* Directions: Could you retype all of the records exactly, leaving out every picture?

Scene change data:
★ ★ ★

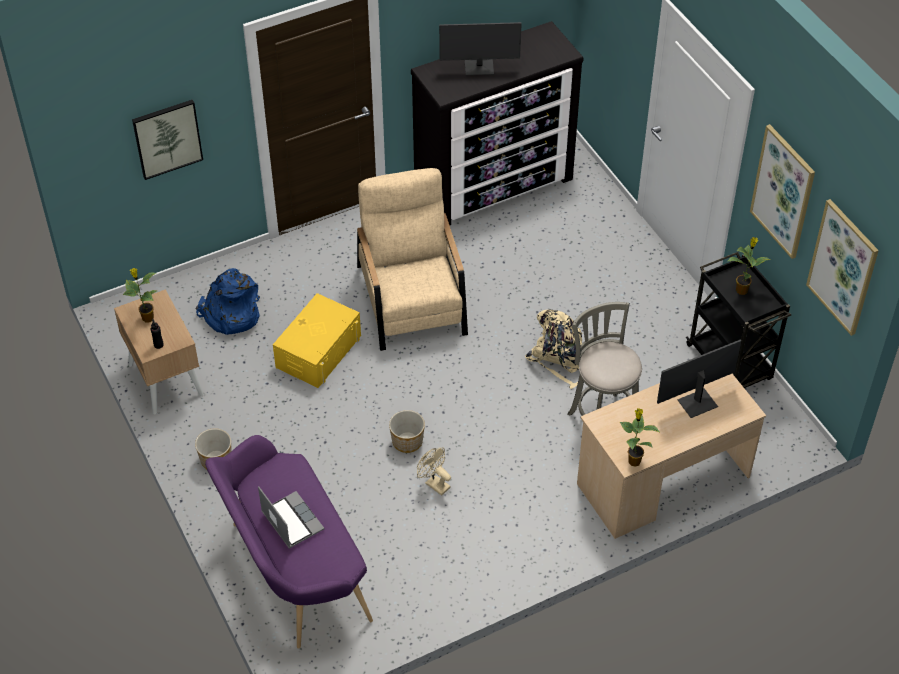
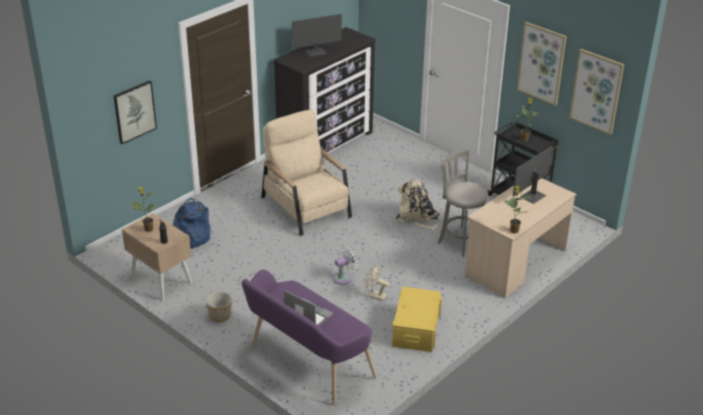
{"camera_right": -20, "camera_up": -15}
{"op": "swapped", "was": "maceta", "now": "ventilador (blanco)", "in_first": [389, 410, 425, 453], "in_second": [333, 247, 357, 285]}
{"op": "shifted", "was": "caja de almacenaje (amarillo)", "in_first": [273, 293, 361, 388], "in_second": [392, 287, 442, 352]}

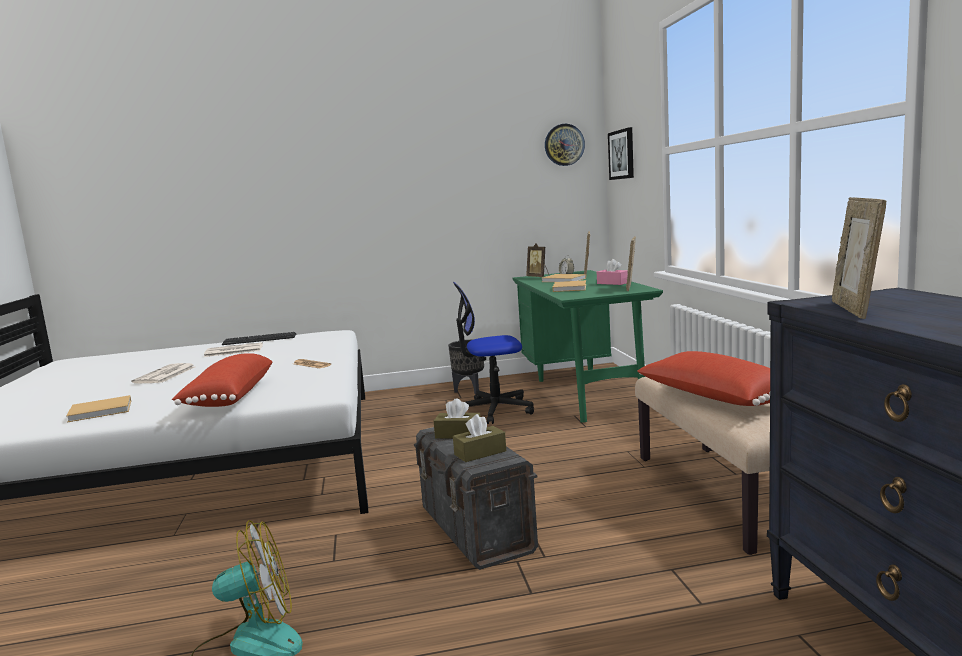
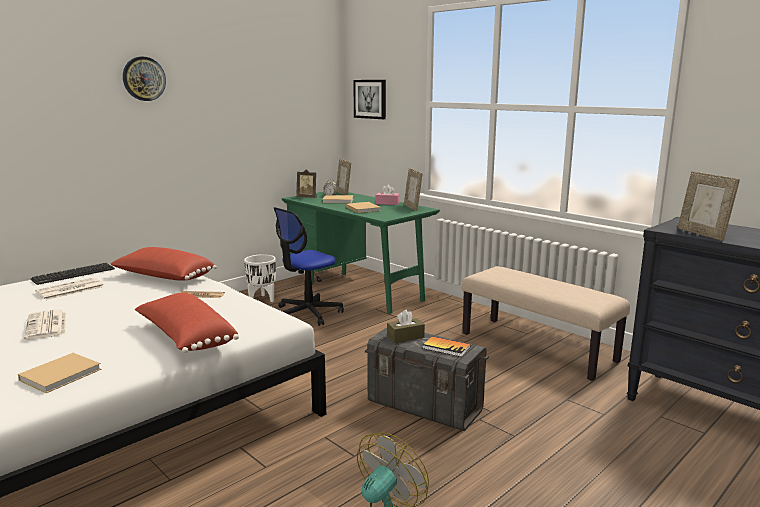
{"camera_right": -35, "camera_up": 5}
{"op": "shifted", "was": "cojín (rojo)", "in_first": [637, 351, 770, 406], "in_second": [110, 247, 217, 281]}
{"op": "shifted", "was": "reloj de pared", "in_first": [545, 124, 585, 166], "in_second": [123, 57, 166, 101]}
{"op": "repainted", "was": "maceta (negro)", "now": "maceta (blanco)", "in_first": [448, 340, 484, 394], "in_second": [244, 254, 276, 302]}
{"op": "swapped", "was": "caja de pañuelos (marrón)", "now": "libro", "in_first": [453, 414, 506, 462], "in_second": [423, 336, 470, 357]}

★ ★ ★

* Response area:
{"camera_right": -20, "camera_up": -15}
{"op": "swapped", "was": "maceta", "now": "ventilador (blanco)", "in_first": [389, 410, 425, 453], "in_second": [333, 247, 357, 285]}
{"op": "shifted", "was": "caja de almacenaje (amarillo)", "in_first": [273, 293, 361, 388], "in_second": [392, 287, 442, 352]}

{"camera_right": -35, "camera_up": 5}
{"op": "shifted", "was": "cojín (rojo)", "in_first": [637, 351, 770, 406], "in_second": [110, 247, 217, 281]}
{"op": "shifted", "was": "reloj de pared", "in_first": [545, 124, 585, 166], "in_second": [123, 57, 166, 101]}
{"op": "repainted", "was": "maceta (negro)", "now": "maceta (blanco)", "in_first": [448, 340, 484, 394], "in_second": [244, 254, 276, 302]}
{"op": "swapped", "was": "caja de pañuelos (marrón)", "now": "libro", "in_first": [453, 414, 506, 462], "in_second": [423, 336, 470, 357]}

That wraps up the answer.